SUL RUOLO DI UOMINI E DONNE NELLA CHIESA
Tra le questioni sviluppate nel 40° Colloquio ebraico-cristiano: la relazionalità del tema delle donne con il tema del maschile, il rapporto tra tradizione e innovazione, le modalità del processo decisionale di cambiamento.
LAURA CAFFAGNINI
Camaldoli
Prima del ritorno da Camaldoli, alla fine del 40° Colloquio ebraico-cristiano – svoltosi lo scorso fine settimana nel Monastero all'interno del Parco Nazionale delle Foreste Casentinesi - , gli organizzatori hanno tirato le conclusioni di cinque giorni “sul monte”. Con il comune augurio di “scendere per portare nella storia, nella vita quotidiana, ciò che abbiamo vissuto qui”. “Qui in mezzo a noi c'è il Concilio Vaticano II – ha detto don Giuliano Savina direttore dell'Ufficio nazionale ecumenismo e dialogo della Cei, vicino all'équipe che progetta i Colloqui -. Qui ci sono i figli della generazione del Concilio, abbiamo la gioia e il peso di un'eredità.
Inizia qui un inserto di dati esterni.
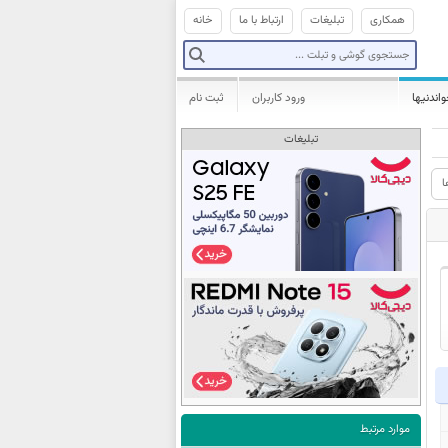
همکاری
تبلیغات
ارتباط با ما
خانه
واندنیها
ورود کاربران
ثبت نام
تبلیغات
ا
موارد مرتبط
Lì è passato lo Spirito che è in azione, è importante assecondarlo, esserne discepoli”. Una delle eredità principali della quarantennale iniziativa “è il clima che si instaura in questi giorni”, ha sottolineato Claudia Milani ricordando due elementi della prolusione inviata dal cardinale Gualtiero Bassetti, presidente della Cei: il fatto che nei confronti dell'ebraismo la Chiesa non conduce né incoraggia un'esplicita missione verso gli ebrei, “una cosa scontata qui, ma sempre utile da ricordare” e la necessità di riscoprire l'ermeneutica dell'amicizia “che in questi giorni abbiamo vissuto”.
La determinazione a cambiare il clima dei rapporti perseguendo l'amicizia è stato l'apporto di Lea Sestieri, donna di grande cultura e spiritualità, prima docente ebrea alla Lateranense, commemorata a un anno dalla morte dal figlio Claudio Scazzocchio e da Innocenzo Gargano, ideatore dei Colloqui. Si riparte da Camaldoli, non concludendo, ma aprendo un discorso sulle piste di riflessione che hanno solcato il convegno , dedicato a maschile e femminile nella tradizione ebraica e cristiana, tema accarezzato da una decina d'anni, ha precisato Milani, che ha riassunto tre questioni sviluppate nei lavori: la relazionalità del tema delle donne con il tema del maschile, il rapporto fra tradizione e innovazione, le modalità del processo decisionale di cambiamento. Diversi gli scenari: rav Herzl Hefter, promotore a Gerusalemme di una scuola che ammette anche le donne agli studi rabbinici, ha mostrato come si possa fare spazio all'inedito nella tradizione ebraica. Per la biblista battista Lidia Maggi perseguire le istanze delle donne nelle Chiese rappresenta la possibilità di esistere per uomini e donne e di poter servire per portare la salvezza al mondo. Miriam Camerini, protagonista di una lectio biblica a due voci e dello spettacolo sul femminile in musica, ha visto, nelle figure femminili bibliche evocate, la capacità di immaginare le cose diversamente per portare a termine il disegno divino loro rivelato. Esse “hanno in sé il germe per capire il femminile che non deve appartenere solo alle donne, ma c'è anche nel mondo, quella misura di misericordia che la Bibbia attribuisce al divino”.
La teologa cattolica Serena Noceti ha visto la necessità di una reinterpretazione del maschile e del femminile nella Chiesa cattolico-romana che richiederebbe un lavoro sull'antropologia teologica, ancora incompiuta , e sull'istituzione ecclesistica, strutturata ancora su un solo genere. Per Marco Morselli, presidente dell'Amicizia ebraico-cristiana di Roma, membro del team dei Colloqui, “ciò che viviamo a Camaldoli è più vicino ai giorni del Messia , e quando scendiamo è come se spostassimo indietro le lancette dell'orologio. Siamo nel “già e non ancora” e scendendo siamo più vicini al “non ancora”. Rimbocchiamoci le maniche”.